Abstract:Task-oriented dialog (TOD) systems play a crucial role in facilitating efficient interactions between users and machines by focusing on achieving specific goals through natural language communication. These systems traditionally rely on manually annotated metadata, such as dialog states and policy annotations, which is labor-intensive, expensive, inconsistent, and prone to errors, thereby limiting the potential to leverage the vast amounts of available conversational data. A critical aspect of TOD systems involves accessing and integrating information from external sources to effectively engage users.
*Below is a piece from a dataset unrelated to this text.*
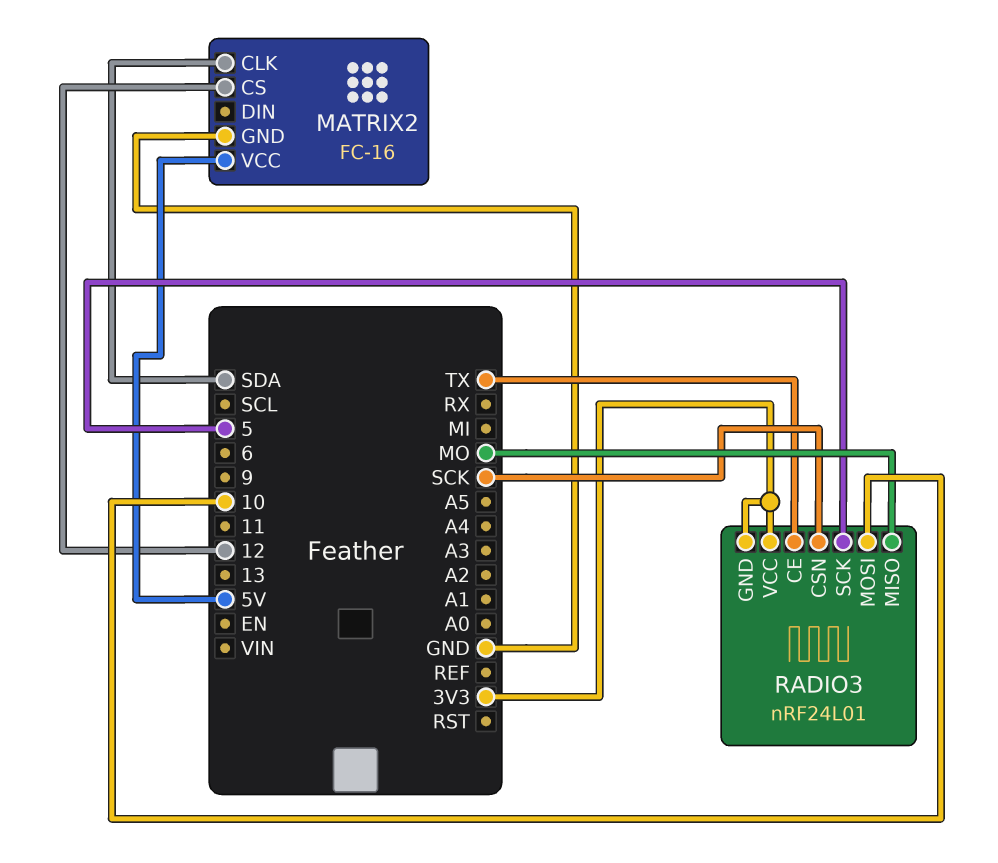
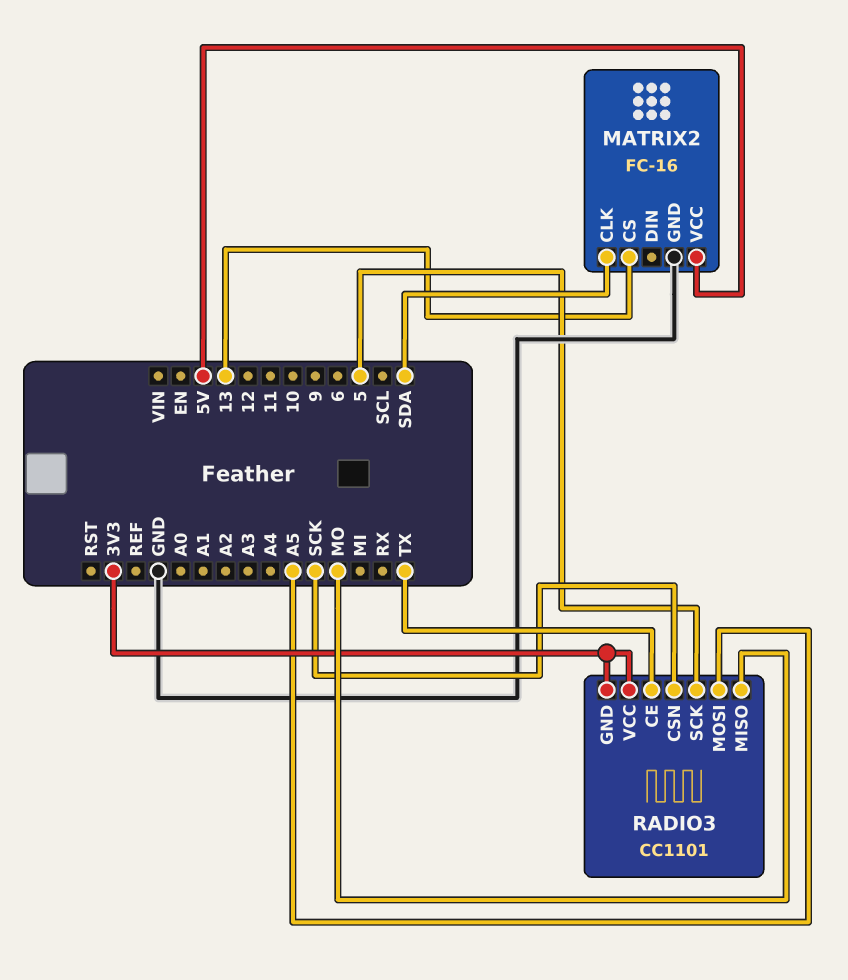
MATRIX2 pin CS: 12 -> 13
RADIO3: nRF24L01 -> CC1101
RADIO3 pin MOSI: 10 -> A5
The process of determining when and how to query external resources represents a fundamental challenge in system design, however existing approaches expect this information to provided in the context. In this paper, we introduce Natural Language Task Oriented Dialog System (NL-ToD), a novel model that removes the dependency on manually annotated turn-wise data by utilizing dialog history and domain schemas to create a Zero Shot Generalizable TOD system. We also incorporate query generation as a core task of the system, where the output of the system could be a response to the user or an API query to communicate with an external resource. To achieve a more granular analysis of the system output, we classify the output into multiple categories: slot filling, retrieval, and query generation. Our analysis reveals that slot filling is the most challenging TOD task for all models. Experimental results on three popular TOD datasets (SGD, KETOD and BiToD) shows the effectiveness of our approach as NL-ToD outperforms state-of-the-art approaches, particularly with a \textbf{31.4\%} and \textbf{82.1\%} improvement in the BLEU-4 score on the SGD and KETOD dataset.